## Passage shown:
╔══

It was Sept. 7, 2008, six days before Hurricane Ike, the third most destructive hurricane in U.S. history, crashed into the Texas coast. Ike had already made landfall in Cuba as a Category 4 hurricane, and in the coming days would gather strength over the warm waters of the Gulf of Mexico.
On land, teams of scientists, technologists and emergency coordinators were feverishly working on what would be one of the greatest scientific experiments of their lives. These researchers at the cutting-edge of future storm forecasting were creating and testing the methods that will ultimately make our current understanding and response to tropical storms and hurricanes seem like a quaint antiquity.
And in the middle of it all, coordinating and aiding that effort, was The University of Texas at Austin–its scientists, its computing systems and its leadership–charting a path to the improved predictive methods of tomorrow.
Knowing Nature
It would take infinite intelligence to understand how the interaction of each wind-gust and wave-crest creates the devastating confluence of events known as a hurricane. Scientists shine light into obscurity, create mathematical formulas to approximate nature and use this knowledge to save lives.
But Hurricane Katrina in 2005 taught Americans a tragic lesson: We didn’t know enough. Our predictive capabilities, preventative measures and emergency responses were inadequate, and this lack of readiness cost thousands of lives and the destruction of one of America’s great cities.
So, in the wake of Katrina, scientific agencies–in particular the National Oceanic and Atmospheric Administration (NOAA), which oversees the National Hurricane Center and the National Weather Service–redoubled their efforts and drew up ambitious new goals for the coming decades.
University of Texas at Austin researcher Clint Dawson and his colleagues, Johannes Westerlink, Rick Luettich and Randall Kolar, had created the most effective storm surge model available. Before and after Katrina, it had showed why a Category 5 storm would trigger such damage.
The researchers were preparing to turn their after-the-fact modeling method into a forecasting tool. In hurricanes Gustav and Ike, the model would face a crucial test, one that could mean the difference between destruction and safety for coastal communities.

╚══

## Input material:
╔══

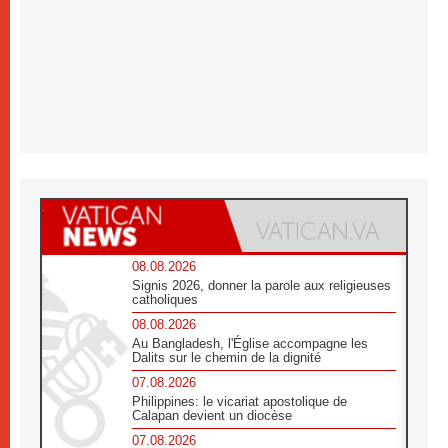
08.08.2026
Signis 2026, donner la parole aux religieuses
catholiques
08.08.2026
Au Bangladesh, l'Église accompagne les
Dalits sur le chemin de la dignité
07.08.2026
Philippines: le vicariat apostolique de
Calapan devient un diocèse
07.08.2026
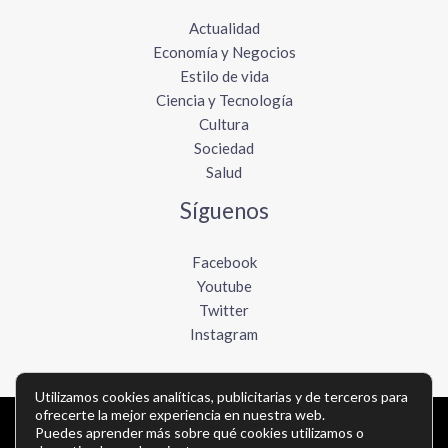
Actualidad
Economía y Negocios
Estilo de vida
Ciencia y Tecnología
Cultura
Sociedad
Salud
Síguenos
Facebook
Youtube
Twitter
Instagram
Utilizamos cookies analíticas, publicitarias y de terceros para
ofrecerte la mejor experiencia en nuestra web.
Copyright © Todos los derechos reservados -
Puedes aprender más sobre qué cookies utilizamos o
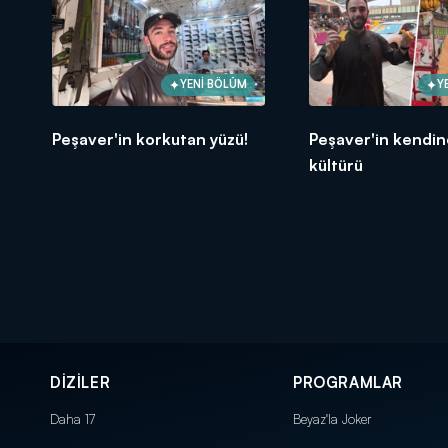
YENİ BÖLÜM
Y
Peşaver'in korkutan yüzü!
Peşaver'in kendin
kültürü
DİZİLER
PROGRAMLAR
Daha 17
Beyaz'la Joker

╚══
╔══

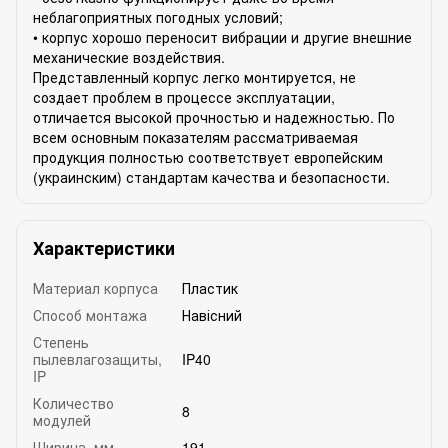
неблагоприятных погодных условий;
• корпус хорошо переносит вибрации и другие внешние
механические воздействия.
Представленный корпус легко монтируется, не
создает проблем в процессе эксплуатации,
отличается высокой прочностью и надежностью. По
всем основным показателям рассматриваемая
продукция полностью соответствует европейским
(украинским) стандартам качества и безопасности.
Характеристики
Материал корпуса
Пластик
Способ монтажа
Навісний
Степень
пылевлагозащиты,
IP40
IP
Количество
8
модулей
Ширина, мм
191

╚══

## Exercise tasks:
(1) Reproduce the part of the hurricane text between "Knowing Nature" and "to save lives.", inclusive.
(2) Locate every line in the records that contains the string "cookies" and copy each one; case counts.
The records have nothing to do with the hurricane text.

## Solutions per task:
(1)
Knowing Nature
It would take infinite intelligence to understand how the interaction of each wind-gust and wave-crest creates the devastating confluence of events known as a hurricane. Scientists shine light into obscurity, create mathematical formulas to approximate nature and use this knowledge to save lives.

(2)
Utilizamos cookies analíticas, publicitarias y de terceros para
Puedes aprender más sobre qué cookies utilizamos o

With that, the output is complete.